When it comes to tax cuts, however, Mr. Bush's people ignore the payroll tax — that is, they propose no cut in the tax that is most of what most families pay, while demanding a large cut in the income tax, which falls mainly on the affluent. And they want to eliminate the inheritance tax, which is overwhelmingly a tax on the downright wealthy.
By proposing to eliminate a tax that falls entirely on the rich, to cut a tax that falls mainly on the well off, but to ignore the main tax paid by most people, the administration has made a deliberate decision to tilt tax relief strongly toward the top of the scale. Families earning $50,000 per year would on average get a tax break of about $800 annually; families earning $1 million would get about $50,000. Yes, well-off families currently pay a higher share of their income in taxes — but not that much higher. And no, it's not "class warfare" to point out that the tax cut disproportionately benefits the very, very affluent.
Now you could try to justify tax cuts tilted toward the top by claiming that a rising tide lifts all boats, and that cutting taxes on the rich will make the economy grow faster. But that is not the case that the administration is making — perhaps because given the extraordinary boom of the Clinton years, it's hard to claim that excessive taxes have been a drag on economic growth.
Instead, the administration pretends that it is offering broad tax relief for working families. Last week Treasury Secretary Paul O'Neill declared that the plan "would focus on helping those people who are close to the low-income and middle-income brackets," adding that "it would affect every American that currently pays taxes." This statement isn't technically a lie: "close to" need not actually mean "in," and "affect" need not mean that a family's taxes are actually reduced. But one has to say that Mr. O'Neill, whom the press has portrayed as a straight talker, is learning his new trade very quickly.

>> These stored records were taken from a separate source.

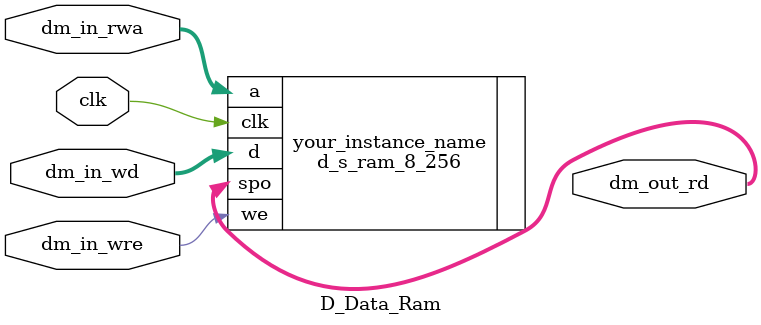
<source format=v>
`timescale 1ns / 1ps


module D_Data_Ram(
input clk,

input dm_in_wre, //ÔÚÇ°ÃæÓÃ1ÓÐÐ§£¬ºóµÄ0ÓÐÐ§
input wire [9:0] dm_in_rwa,
input wire [31:0] dm_in_wd,

output wire[31:0] dm_out_rd

    );
    d_s_ram_8_256 your_instance_name (
  .a(dm_in_rwa),      // input wire [9 : 0] a
  .d(dm_in_wd),      // input wire [31 : 0] d
  .clk(clk),  // input wire clk
  .we(dm_in_wre),    // input wire we
  .spo(dm_out_rd)  // output wire [31 : 0] spo
);
endmodule

</source>
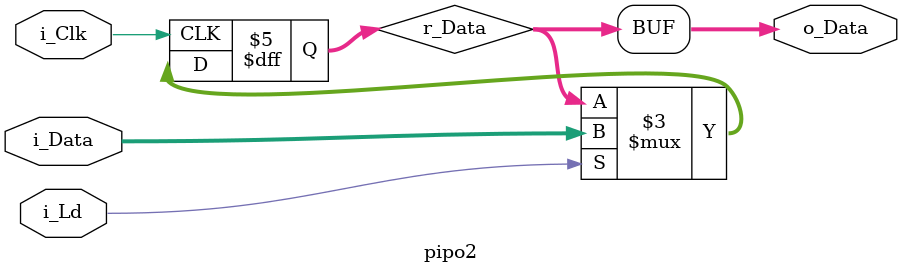
<source format=v>
module pipo2(
    input        i_Clk,      // Input Clock
    input        i_Ld,       // Load Register
    input [47:0] i_Data,     // Input data bus
    output[47:0] o_Data // Output data bus
    );
	 reg [47:0] r_Data = 0;
    always @(posedge i_Clk ) begin
        if (i_Ld) r_Data <= i_Data;
    end
	 assign o_Data = r_Data;
	 
endmodule
</source>
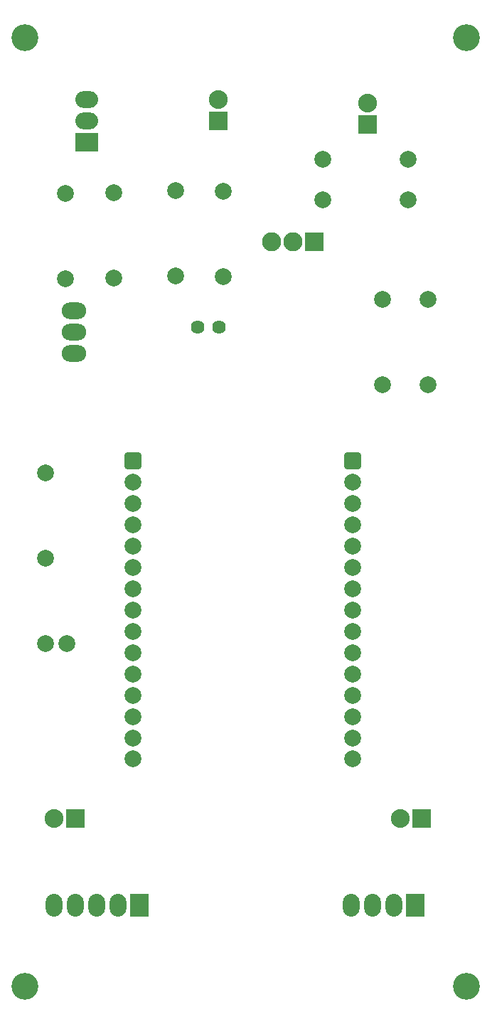
<source format=gbs>
G04*
G04 #@! TF.GenerationSoftware,Altium Limited,Altium Designer,21.0.9 (235)*
G04*
G04 Layer_Color=16711935*
%FSLAX44Y44*%
%MOMM*%
G71*
G04*
G04 #@! TF.SameCoordinates,A5C90C27-E0DC-4246-AD6F-4CBF63F12547*
G04*
G04*
G04 #@! TF.FilePolarity,Negative*
G04*
G01*
G75*
%ADD25C,2.0032*%
%ADD26R,2.2352X2.2352*%
%ADD27C,2.2352*%
%ADD28O,2.7032X2.0032*%
%ADD29R,2.7032X2.2032*%
%ADD30O,2.9032X2.0032*%
%ADD31C,1.6192*%
%ADD32R,2.2732X2.2732*%
%ADD33C,2.2732*%
%ADD34O,2.0032X2.7032*%
G04:AMPARAMS|DCode=35|XSize=2.0032mm|YSize=2.0032mm|CornerRadius=0.3266mm|HoleSize=0mm|Usage=FLASHONLY|Rotation=270.000|XOffset=0mm|YOffset=0mm|HoleType=Round|Shape=RoundedRectangle|*
%AMROUNDEDRECTD35*
21,1,2.0032,1.3500,0,0,270.0*
21,1,1.3500,2.0032,0,0,270.0*
1,1,0.6532,-0.6750,-0.6750*
1,1,0.6532,-0.6750,0.6750*
1,1,0.6532,0.6750,0.6750*
1,1,0.6532,0.6750,-0.6750*
%
%ADD35ROUNDEDRECTD35*%
%ADD36R,2.2352X2.2352*%
%ADD37R,2.2032X2.7032*%
%ADD38C,3.2032*%
D25*
X519430Y854710D02*
D03*
Y753110D02*
D03*
X87630Y878840D02*
D03*
Y980440D02*
D03*
X144780Y880110D02*
D03*
Y981710D02*
D03*
X63500Y647700D02*
D03*
X167510Y484740D02*
D03*
X429260Y637140D02*
D03*
X464820Y753110D02*
D03*
X393700Y1021080D02*
D03*
Y972820D02*
D03*
X218440Y984250D02*
D03*
X63500Y546100D02*
D03*
Y444499D02*
D03*
X275590Y881380D02*
D03*
X429260Y332340D02*
D03*
X167510D02*
D03*
X495300Y972820D02*
D03*
X88900Y444501D02*
D03*
X275590Y982980D02*
D03*
X429260Y357740D02*
D03*
X495300Y1021080D02*
D03*
X218440Y882650D02*
D03*
X167510Y459340D02*
D03*
X429260Y307340D02*
D03*
X464820Y854710D02*
D03*
X167510Y307340D02*
D03*
X429260Y611740D02*
D03*
Y586340D02*
D03*
Y560940D02*
D03*
Y510140D02*
D03*
Y484740D02*
D03*
Y459340D02*
D03*
Y433940D02*
D03*
Y383140D02*
D03*
Y408540D02*
D03*
Y535540D02*
D03*
X167510Y637140D02*
D03*
Y611740D02*
D03*
Y586340D02*
D03*
Y560940D02*
D03*
Y510140D02*
D03*
Y433940D02*
D03*
Y357740D02*
D03*
Y383140D02*
D03*
Y408540D02*
D03*
Y535540D02*
D03*
D26*
X269240Y1066800D02*
D03*
X447040Y1062990D02*
D03*
D27*
X269240Y1092200D02*
D03*
X447040Y1088390D02*
D03*
X73660Y236220D02*
D03*
X486410D02*
D03*
D28*
X113030Y1066800D02*
D03*
Y1092200D02*
D03*
D29*
Y1041400D02*
D03*
D30*
X97790Y840740D02*
D03*
Y815340D02*
D03*
Y789940D02*
D03*
D31*
X245110Y821690D02*
D03*
X270510D02*
D03*
D32*
X383540Y923290D02*
D03*
D33*
X358140D02*
D03*
X332740D02*
D03*
D34*
X453390Y133350D02*
D03*
X478790D02*
D03*
X149860D02*
D03*
X427990D02*
D03*
X73660D02*
D03*
X99060D02*
D03*
X124460D02*
D03*
D35*
X429260Y662540D02*
D03*
X167510D02*
D03*
D36*
X99060Y236220D02*
D03*
X511810D02*
D03*
D37*
X175260Y133350D02*
D03*
X504190D02*
D03*
D38*
X39370Y1165860D02*
D03*
Y36830D02*
D03*
X565150D02*
D03*
Y1165860D02*
D03*
M02*

</source>
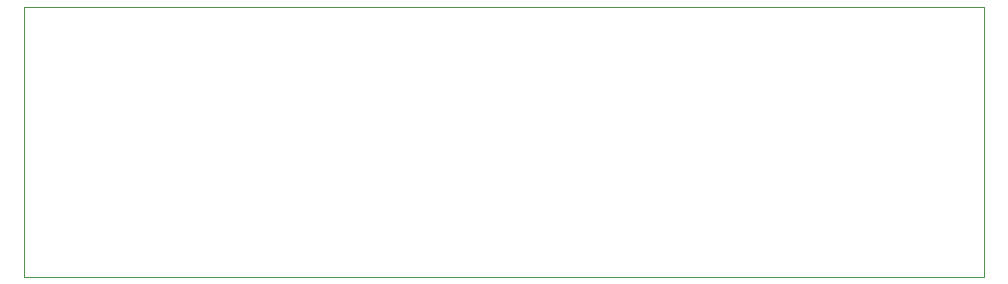
<source format=gbr>
G04 #@! TF.GenerationSoftware,KiCad,Pcbnew,5.1.5+dfsg1-2build2*
G04 #@! TF.CreationDate,2021-08-15T19:23:22-05:00*
G04 #@! TF.ProjectId,interlogix-rgb-mod,696e7465-726c-46f6-9769-782d7267622d,rev?*
G04 #@! TF.SameCoordinates,Original*
G04 #@! TF.FileFunction,Profile,NP*
%FSLAX46Y46*%
G04 Gerber Fmt 4.6, Leading zero omitted, Abs format (unit mm)*
G04 Created by KiCad (PCBNEW 5.1.5+dfsg1-2build2) date 2021-08-15 19:23:22*
%MOMM*%
%LPD*%
G04 APERTURE LIST*
%ADD10C,0.050000*%
G04 APERTURE END LIST*
D10*
X45720000Y-86360000D02*
X45720000Y-63500000D01*
X127000000Y-86360000D02*
X45720000Y-86360000D01*
X127000000Y-63500000D02*
X127000000Y-86360000D01*
X45720000Y-63500000D02*
X127000000Y-63500000D01*
M02*

</source>
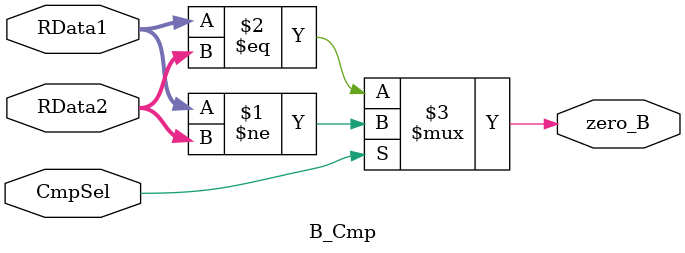
<source format=v>
`timescale 1ns / 1ps
module B_Cmp(
    RData1,RData2,zero_B,CmpSel
    );
    input [31:0] RData1;
    input [31:0] RData2;
    input CmpSel; 
    output zero_B;

    assign zero_B = CmpSel?(RData1!=RData2):(RData1==RData2);

endmodule
</source>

The pretense that this is a populist tax cut is aided by careful slicing of that salami. The Bush people love to point out that families in the lower brackets will see a greater proportional reduction in their income taxes than those in the top bracket; they hope you won't notice that the main burden on such families is not the income tax but the payroll tax, which will not be cut, and that the children of the wealthy will receive large additional tax relief from the elimination of the inheritance tax.
Those staged events with "tax families" slice the salami even thinner, carefully avoiding any reference to the major beneficiaries. The only high-income taxpayer, and the only likely inheritor of a taxable estate, ever mentioned at these events is Mr. Bush himself.
Otto von Bismarck is supposed to have declared that "people will sleep better not knowing how their sausage and politics are made." Mr. Bush no doubt agrees; he hopes that the American people won't look too closely either at the composition of the tax salami or at how he proposes to slice it.